Das sei ihm ein Donnerwerk, sagte endlich der Ammann, er hülfe fort, sie schadeten da doch nichts. Da stürmten sie denn hinaus ins Weite voll Angst und Ahnung sonder Rast, es schien sie was zu plagen, als hätten sie jemanden erschlagen, wie es dem Ritter Karl von Eichenhorst erging, als er zu seinem Knappen sagte: »Sattle mir mein Dänenroß, daß ich mir Ruh erreite, es wird mir hier zu eng im Schloß, ich will und muß ins Weite!« Sie stürmten so unwirsch durch die erstarrten Wogen, klopften so ungestüm mit ihren langen Stecken bald hier, bald dort, und half ihnen alles nichts.
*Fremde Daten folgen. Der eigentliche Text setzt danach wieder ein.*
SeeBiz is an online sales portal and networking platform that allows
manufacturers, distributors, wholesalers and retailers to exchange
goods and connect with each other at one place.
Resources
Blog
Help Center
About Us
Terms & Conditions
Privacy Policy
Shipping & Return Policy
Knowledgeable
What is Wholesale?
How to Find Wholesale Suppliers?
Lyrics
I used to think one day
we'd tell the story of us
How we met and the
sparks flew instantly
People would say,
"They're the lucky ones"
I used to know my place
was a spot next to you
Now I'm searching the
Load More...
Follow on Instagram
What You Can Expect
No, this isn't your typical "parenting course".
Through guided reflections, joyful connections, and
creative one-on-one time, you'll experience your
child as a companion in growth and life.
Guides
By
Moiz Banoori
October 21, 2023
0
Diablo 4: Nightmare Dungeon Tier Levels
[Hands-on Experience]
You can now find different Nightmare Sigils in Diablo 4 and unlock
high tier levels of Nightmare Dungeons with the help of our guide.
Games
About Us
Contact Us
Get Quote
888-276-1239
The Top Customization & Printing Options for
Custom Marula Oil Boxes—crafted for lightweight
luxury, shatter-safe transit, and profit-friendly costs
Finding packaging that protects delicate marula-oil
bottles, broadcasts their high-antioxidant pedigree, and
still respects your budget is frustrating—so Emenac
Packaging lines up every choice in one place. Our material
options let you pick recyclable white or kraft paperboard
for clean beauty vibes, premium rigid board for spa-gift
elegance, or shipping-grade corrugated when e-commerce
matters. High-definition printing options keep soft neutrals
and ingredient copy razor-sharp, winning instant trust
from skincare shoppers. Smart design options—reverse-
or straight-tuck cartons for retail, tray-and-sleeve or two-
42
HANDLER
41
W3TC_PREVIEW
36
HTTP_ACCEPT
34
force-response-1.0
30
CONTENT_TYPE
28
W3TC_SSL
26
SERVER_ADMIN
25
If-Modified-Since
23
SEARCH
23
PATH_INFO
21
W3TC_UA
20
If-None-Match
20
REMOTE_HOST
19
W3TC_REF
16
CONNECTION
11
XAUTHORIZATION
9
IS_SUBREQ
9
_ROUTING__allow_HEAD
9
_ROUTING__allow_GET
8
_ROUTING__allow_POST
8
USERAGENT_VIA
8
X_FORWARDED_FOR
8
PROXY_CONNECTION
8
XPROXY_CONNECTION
Nirgends wurden sie empfangen, nirgends vorgelassen; es kam ihnen vor, als seien sie verhexet, verkauft, verraten, in einem verfluchten Narrenwerk wie ein Eichhörnchen in der Trülle. Aus einem Wirtshause wieder abgewiesen, trappeten sie fort und wußten nicht wohin, gerieten in eine Menge Küherstöcke, auf denen die Einen saßen, Andern zwischen den Armen staken, akkurat wie ein Regiment Ulanen oder Lanciers, und standen endlich gezwungen still, um nicht eine dieser Küherlanzen ins Gesicht zu kriegen.